You could hand pick the densest part of Manhattan and plop it at Breezy Point and I’d imagine it would be even less functional after Sandy… That’s why Hoboken, basically at sea level and the fourth densest city in the US was destroyed for months while suburban Westchester came out relatively unscathed.

Downtown Brooklyn: On a fucking hill. Harlem: On a fucking hill. Battery Park: WTC landfill from the 70s with a sea wall and higher elevations than lower Manhattan. (All of those were protected by the harbor where the storm surge was many feet less). Staten Island & Breezy Point: The fucking beach, out in the ocean, at sea level.

To rephrase the already obvious: All things being equal, density doesn’t mean a whole lot when things aren’t going your way. Anyone who takes more than a few moments to think about this problem is probably going to arrive at a similar conclusion. It’s not as if New York’s pre-war architecture was constructed to survive major storms and many of the city’s unreinforced masonry buildings are ill-prepared for other disasters like seismic events.

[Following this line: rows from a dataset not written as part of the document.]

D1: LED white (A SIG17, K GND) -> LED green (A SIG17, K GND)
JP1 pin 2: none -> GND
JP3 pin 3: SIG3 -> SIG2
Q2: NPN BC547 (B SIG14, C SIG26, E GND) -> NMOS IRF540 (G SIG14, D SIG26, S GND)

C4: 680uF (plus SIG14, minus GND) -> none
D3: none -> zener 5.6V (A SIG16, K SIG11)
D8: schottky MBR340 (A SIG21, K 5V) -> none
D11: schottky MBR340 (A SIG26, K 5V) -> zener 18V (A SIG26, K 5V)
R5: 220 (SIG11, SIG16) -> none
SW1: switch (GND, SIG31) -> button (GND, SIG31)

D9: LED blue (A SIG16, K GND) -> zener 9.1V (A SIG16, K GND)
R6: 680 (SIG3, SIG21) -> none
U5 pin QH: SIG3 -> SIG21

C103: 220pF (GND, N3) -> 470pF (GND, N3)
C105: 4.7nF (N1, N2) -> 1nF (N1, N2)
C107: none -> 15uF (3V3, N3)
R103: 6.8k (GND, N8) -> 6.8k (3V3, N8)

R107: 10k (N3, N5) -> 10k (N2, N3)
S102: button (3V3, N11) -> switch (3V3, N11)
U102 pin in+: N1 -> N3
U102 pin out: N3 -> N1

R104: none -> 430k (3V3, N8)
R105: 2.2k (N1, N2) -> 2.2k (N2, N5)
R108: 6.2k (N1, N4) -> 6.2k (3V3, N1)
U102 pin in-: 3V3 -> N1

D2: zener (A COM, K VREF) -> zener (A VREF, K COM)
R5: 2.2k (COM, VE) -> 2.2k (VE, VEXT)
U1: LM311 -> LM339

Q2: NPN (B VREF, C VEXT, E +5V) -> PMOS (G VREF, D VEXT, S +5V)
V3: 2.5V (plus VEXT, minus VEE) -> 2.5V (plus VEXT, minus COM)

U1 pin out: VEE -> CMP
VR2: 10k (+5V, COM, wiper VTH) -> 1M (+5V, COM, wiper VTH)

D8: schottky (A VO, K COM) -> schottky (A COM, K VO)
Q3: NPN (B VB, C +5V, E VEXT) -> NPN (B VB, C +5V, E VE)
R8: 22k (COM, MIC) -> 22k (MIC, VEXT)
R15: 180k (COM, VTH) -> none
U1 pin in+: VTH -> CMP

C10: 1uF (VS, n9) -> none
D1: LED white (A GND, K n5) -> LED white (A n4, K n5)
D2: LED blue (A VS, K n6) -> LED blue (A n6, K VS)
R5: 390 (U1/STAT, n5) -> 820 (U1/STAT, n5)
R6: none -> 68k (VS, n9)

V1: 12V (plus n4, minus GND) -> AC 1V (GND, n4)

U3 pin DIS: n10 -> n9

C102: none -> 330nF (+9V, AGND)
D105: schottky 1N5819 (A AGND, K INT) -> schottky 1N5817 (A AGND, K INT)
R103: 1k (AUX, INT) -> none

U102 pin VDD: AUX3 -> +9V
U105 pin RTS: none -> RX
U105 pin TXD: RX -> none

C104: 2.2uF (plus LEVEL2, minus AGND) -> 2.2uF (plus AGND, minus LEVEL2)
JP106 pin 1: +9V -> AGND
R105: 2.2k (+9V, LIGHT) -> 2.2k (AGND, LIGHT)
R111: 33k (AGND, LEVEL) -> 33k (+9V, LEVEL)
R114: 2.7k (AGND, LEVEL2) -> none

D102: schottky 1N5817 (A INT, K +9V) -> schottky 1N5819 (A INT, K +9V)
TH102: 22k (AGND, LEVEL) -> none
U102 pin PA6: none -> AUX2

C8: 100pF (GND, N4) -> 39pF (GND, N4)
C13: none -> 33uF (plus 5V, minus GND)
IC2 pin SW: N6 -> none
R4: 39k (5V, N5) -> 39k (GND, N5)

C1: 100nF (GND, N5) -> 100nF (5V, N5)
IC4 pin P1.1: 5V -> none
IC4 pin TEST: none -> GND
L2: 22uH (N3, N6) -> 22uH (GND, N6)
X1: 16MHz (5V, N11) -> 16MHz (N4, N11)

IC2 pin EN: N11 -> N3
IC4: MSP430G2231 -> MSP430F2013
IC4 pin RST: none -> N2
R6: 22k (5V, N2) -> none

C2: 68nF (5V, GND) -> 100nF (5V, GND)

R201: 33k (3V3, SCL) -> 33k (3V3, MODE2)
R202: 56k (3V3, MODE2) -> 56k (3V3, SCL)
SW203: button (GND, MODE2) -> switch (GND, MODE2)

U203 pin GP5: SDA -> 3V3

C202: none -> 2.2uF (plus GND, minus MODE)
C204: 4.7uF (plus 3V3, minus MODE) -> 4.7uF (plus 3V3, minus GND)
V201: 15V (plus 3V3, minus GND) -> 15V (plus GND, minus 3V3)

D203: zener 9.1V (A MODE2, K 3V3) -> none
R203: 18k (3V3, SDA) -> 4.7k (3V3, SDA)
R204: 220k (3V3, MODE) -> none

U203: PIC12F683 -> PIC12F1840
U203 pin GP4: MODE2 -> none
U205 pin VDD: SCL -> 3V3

If one were to attempt to glean a kernel of insight from the article, it would be by ignoring the title’s claim altogether and evaluating its sentiment. For one, the article says much more about the nature of recovery than it does about safety. High-density, mixed-use neighborhoods tend to command the type of infrastructural redundancies that not only provide services to a much larger group of people over smaller geographic areas, but allow at least partial restoration of services in a relatively short timeframe. For most people who experience the aftermath of a major storm, it’s the return to normalcy that takes it greatest toll. Further, the article hints that storms like Sandy are only going to become more common as global warming trends continue to advance. The inevitability of these storms places additional importance on advancing technology, engineering and policy measures to ensure that architecture and the urban environment are prepared to withstand them. Developing more stringent building codes, for example, may need to be a priority in coastal cities that are not historically subject to hurricane-like storms.

I’m not positive that dense patterns of urban development can be boiled down to a unified safety paradigm. I tend to assume that in such instances, there’s only so much that can be done before extreme precautionary measures become disruptive to daily life. And if such safety restrictions are one possible response to Sandy, the elimination or marginalization of developable coastal lands in the city could be another, potentially more significant result.

This is Chakrarbti’s real objective: To preserve the development potential of riverfront property, and in the process, maintain the city’s accessibility to residents of all income levels. It’s an old argument, but also one backed up by the simplest supply-and-demand logic stating that an increase in the supply of housing will drive down housing costs. Further, over the long-term, housing developed for high-income tenants will trickle down and become the affordable housing of tomorrow. Put another way, Chakrabarti’s article is an argument to do the right thing even if his reasons are not entirely supported by facts. As someone planning to move to New York City in the near future (to practice architecture, no less), the prospect of a lower rent and better housing options sounds swell.

It’s the title that Chakrabarti should have given to his article.